Consultas Médicas Cadastro médico

Tratamento da dor neuropático: Exames para diagnosticar a dor neuropática

Publicado por Agenda.App.BR (ClínicaWork Serviços Digitais Ltda.) · Publicado em 25 de novembro de 2025

Exames para diagnosticar a dor neuropática

O diagnóstico da dor neuropática envolve uma abordagem clínica detalhada, que inclui a avaliação do histórico do paciente e exames específicos para identificar a origem e a extensão do dano no sistema nervoso.

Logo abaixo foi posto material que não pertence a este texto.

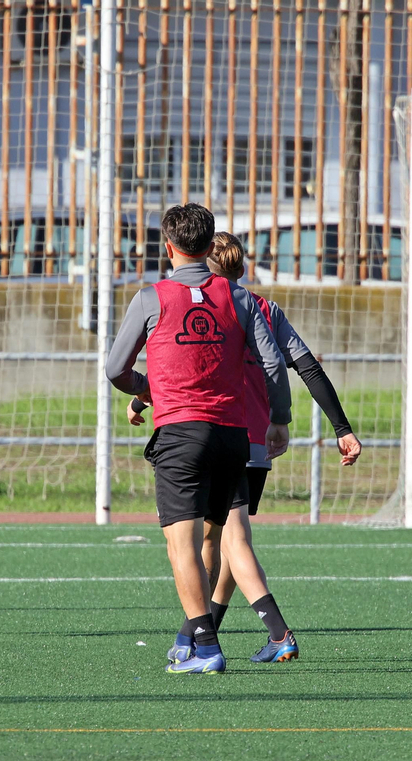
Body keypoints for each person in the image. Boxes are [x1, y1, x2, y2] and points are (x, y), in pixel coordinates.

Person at [143, 232, 362, 665]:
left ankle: (276, 633)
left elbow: (187, 367)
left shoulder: (203, 305)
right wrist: (341, 427)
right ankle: (197, 633)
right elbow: (306, 366)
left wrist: (139, 396)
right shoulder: (264, 308)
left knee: (232, 540)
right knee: (223, 542)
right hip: (256, 443)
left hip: (220, 434)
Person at [106, 203, 292, 674]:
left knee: (182, 545)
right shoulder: (239, 297)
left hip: (180, 436)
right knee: (216, 537)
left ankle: (207, 648)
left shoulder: (151, 298)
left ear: (168, 248)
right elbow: (272, 362)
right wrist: (279, 419)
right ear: (210, 247)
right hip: (233, 436)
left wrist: (147, 388)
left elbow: (115, 369)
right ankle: (189, 638)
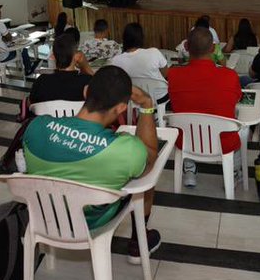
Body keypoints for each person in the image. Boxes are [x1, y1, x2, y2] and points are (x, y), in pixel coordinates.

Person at [23, 65, 162, 262]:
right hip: (91, 222)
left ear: (86, 91)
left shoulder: (36, 127)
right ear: (122, 108)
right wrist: (147, 105)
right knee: (143, 184)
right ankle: (139, 240)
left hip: (45, 216)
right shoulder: (127, 150)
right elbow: (151, 156)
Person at [167, 27, 244, 188]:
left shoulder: (173, 75)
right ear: (213, 48)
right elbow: (236, 99)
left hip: (187, 141)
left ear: (186, 47)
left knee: (186, 122)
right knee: (241, 127)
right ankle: (234, 172)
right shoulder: (229, 76)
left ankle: (189, 169)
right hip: (224, 142)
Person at [28, 34, 93, 109]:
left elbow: (30, 106)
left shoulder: (41, 81)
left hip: (49, 120)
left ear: (53, 56)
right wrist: (84, 64)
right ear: (77, 57)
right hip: (77, 120)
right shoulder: (86, 81)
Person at [110, 22, 169, 103]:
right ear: (141, 38)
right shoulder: (154, 52)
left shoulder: (116, 60)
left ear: (124, 39)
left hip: (133, 99)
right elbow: (165, 73)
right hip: (160, 97)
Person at [0, 1, 36, 76]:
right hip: (2, 57)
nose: (0, 12)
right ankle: (28, 70)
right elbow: (9, 38)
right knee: (23, 50)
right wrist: (6, 39)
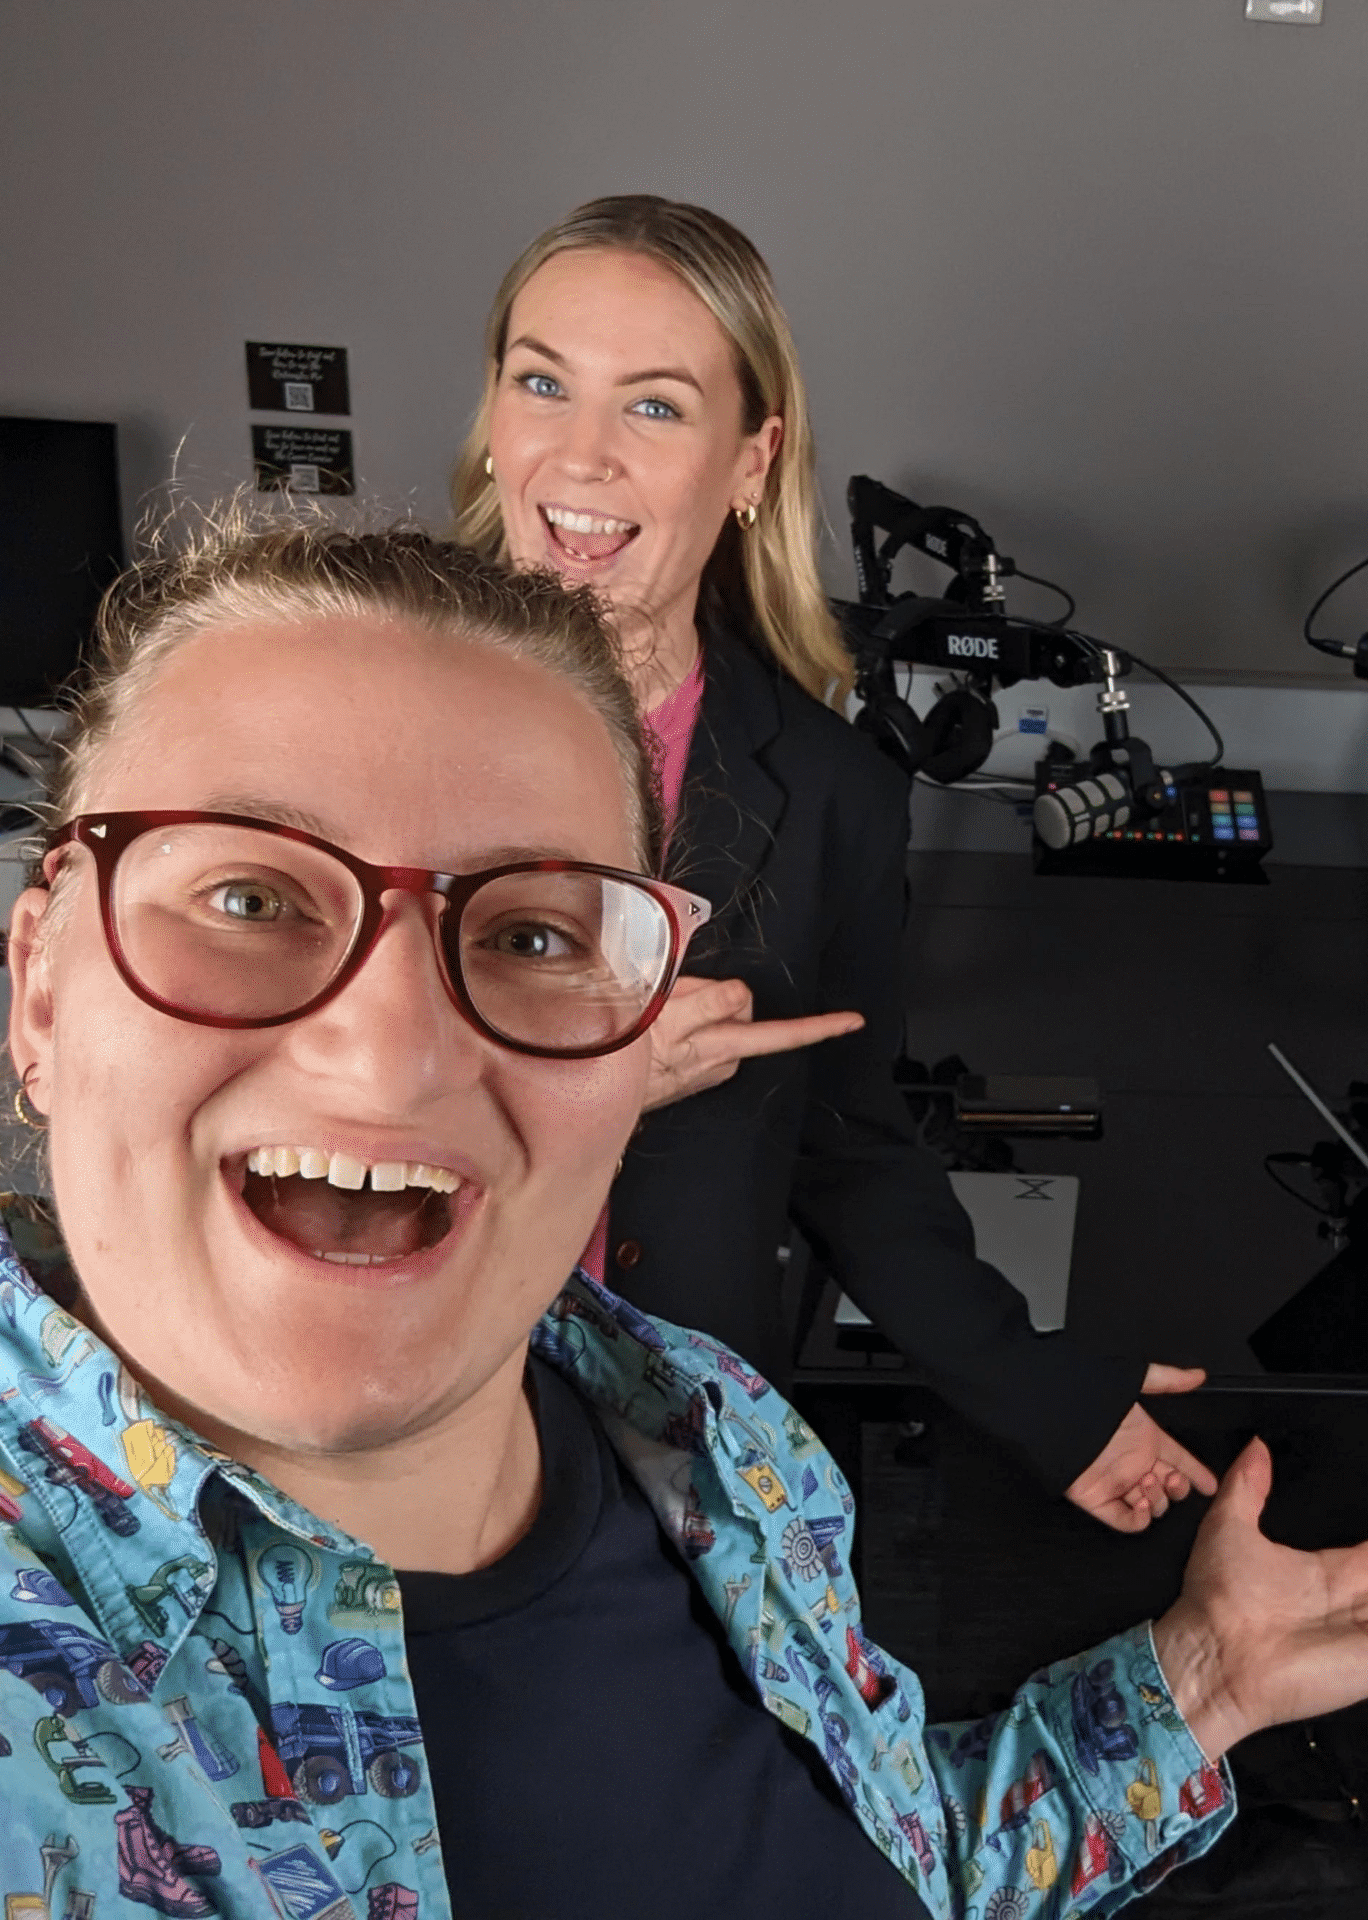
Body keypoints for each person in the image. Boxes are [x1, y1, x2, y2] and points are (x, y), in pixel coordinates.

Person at [0, 519, 1368, 1916]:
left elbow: (889, 1862)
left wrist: (1198, 1683)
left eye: (536, 935)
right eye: (248, 896)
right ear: (39, 987)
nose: (394, 1049)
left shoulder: (718, 1442)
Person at [448, 195, 1209, 1532]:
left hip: (675, 1436)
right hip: (400, 1392)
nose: (580, 456)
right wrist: (597, 1069)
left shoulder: (833, 793)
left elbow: (854, 1148)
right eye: (542, 383)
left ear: (752, 463)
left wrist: (1035, 1385)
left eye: (656, 407)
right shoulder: (354, 716)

Exames clínicos e de avaliação inicial

O primeiro passo geralmente inclui uma avaliação clínica completa, com ênfase na descrição da dor, sua localização e características. Ferramentas como o Questionário de Dor Neuropática (DN4) ou a Escala Visual Analógica (EVA) podem ser utilizadas para quantificar e qualificar os sintomas.

Exames de imagem

Para investigar possíveis lesões ou compressões nervosas, os profissionais de saúde costumam solicitar exames de imagem, como:

Ressonância magnética (RM) – útil para visualizar estruturas do sistema nervoso central e periférico, identificando hérnias de disco, tumores ou esclerose múltipla.

Tomografia computadorizada (TC) – pode detectar alterações ósseas ou massas que comprimem nervos.

Estudos de condução nervosa e eletromiografia

Esses exames são fundamentais para avaliar a função dos nervos periféricos. O estudo de condução nervosa (ECN) mede a velocidade de transmissão dos impulsos elétricos, enquanto a eletromiografia (EMG) registra a atividade elétrica muscular, ajudando a diferenciar entre neuropatias e miopatias.

Exames laboratoriais

Em muitos casos, são solicitados exames de sangue para identificar causas subjacentes, como:

Glicemia e hemoglobina glicada – para rastrear diabetes, uma causa comum de neuropatia.

Dosagem de vitaminas (B12, B1, B6) – deficiências podem levar a danos nervosos.

Testes para doenças autoimunes – como o FAN (fator antinuclear) e outros marcadores.

Biópsia de nervo e pele

Em situações específicas, pode ser necessária uma biópsia de nervo sural ou de pele para avaliar a densidade de fibras nervosas, auxiliando no diagnóstico de neuropatias de fibras finas.

Exames complementares

Dependendo do contexto clínico, outros testes podem ser indicados, como punção lombar para análise do líquido cefalorraquidiano ou avaliação genética em casos de neuropatias hereditárias.